======== Passage for review ========
Mathc initiation/004x

/* ---------------------------------- */
/* save as c0b3.c                     */
/* ---------------------------------- */
#include "x_afile.h"
#include     "fb3.h"
/* ---------------------------------- */
int main(void)
{
double m =  0.;

 clrscrn();
 printf(" Let S be the part of the graph of z = %s with z >= 0.  \n\n", feq);
 printf(" Let C be the trace of S on the x-y-plane.              \n\n");
 printf(" Verify Stokes's theorem for the vector field,          \n\n");
 printf("     F(x,y,z) = %si %sj %sk\n\n\n\n\n",Meq,Neq,Peq);

 printf(" Stoke's theorem.                    \n\n" 
        "     /           //                    \n" 
        "    |           ||                     \n" 
        "    O F.T ds  = || (curl F).n  dS      \n" 
        "    |           ||                     \n" 
        "   / C         //                      \n"
========
#### [Task item a]
Count the lines in the rows below that contain the string "Question", treating uppercase and lowercase as different. Reply with the number alone.
======== Material supplied ========
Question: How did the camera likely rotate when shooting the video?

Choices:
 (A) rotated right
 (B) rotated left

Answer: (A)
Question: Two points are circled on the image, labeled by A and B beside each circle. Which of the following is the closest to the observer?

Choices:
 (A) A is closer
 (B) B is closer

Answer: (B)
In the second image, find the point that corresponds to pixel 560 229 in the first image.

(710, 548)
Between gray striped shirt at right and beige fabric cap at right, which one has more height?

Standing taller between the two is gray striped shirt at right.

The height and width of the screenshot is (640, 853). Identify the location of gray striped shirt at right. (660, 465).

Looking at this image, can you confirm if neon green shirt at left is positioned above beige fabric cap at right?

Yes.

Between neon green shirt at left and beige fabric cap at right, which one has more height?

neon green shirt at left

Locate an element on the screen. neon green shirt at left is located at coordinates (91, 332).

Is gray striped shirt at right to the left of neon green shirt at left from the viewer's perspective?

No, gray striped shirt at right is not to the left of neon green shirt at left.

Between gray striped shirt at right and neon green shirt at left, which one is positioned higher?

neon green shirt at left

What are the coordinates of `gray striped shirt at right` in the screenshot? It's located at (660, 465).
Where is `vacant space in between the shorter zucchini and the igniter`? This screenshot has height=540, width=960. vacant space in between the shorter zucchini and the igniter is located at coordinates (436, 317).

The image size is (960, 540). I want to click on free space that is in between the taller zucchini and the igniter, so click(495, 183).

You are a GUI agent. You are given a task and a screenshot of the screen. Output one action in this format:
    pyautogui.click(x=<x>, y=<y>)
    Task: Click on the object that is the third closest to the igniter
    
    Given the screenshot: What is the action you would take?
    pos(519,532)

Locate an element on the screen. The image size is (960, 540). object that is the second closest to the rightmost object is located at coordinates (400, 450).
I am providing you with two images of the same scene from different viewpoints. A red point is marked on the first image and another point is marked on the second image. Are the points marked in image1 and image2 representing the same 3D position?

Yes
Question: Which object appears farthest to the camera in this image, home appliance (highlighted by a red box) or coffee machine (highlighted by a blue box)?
========
#### [Task item b]
According to the C program about Stokes's theorem, what filename should the code be saved as?

#### [Answer section a]
3

#### [Answer section b]
c0b3.c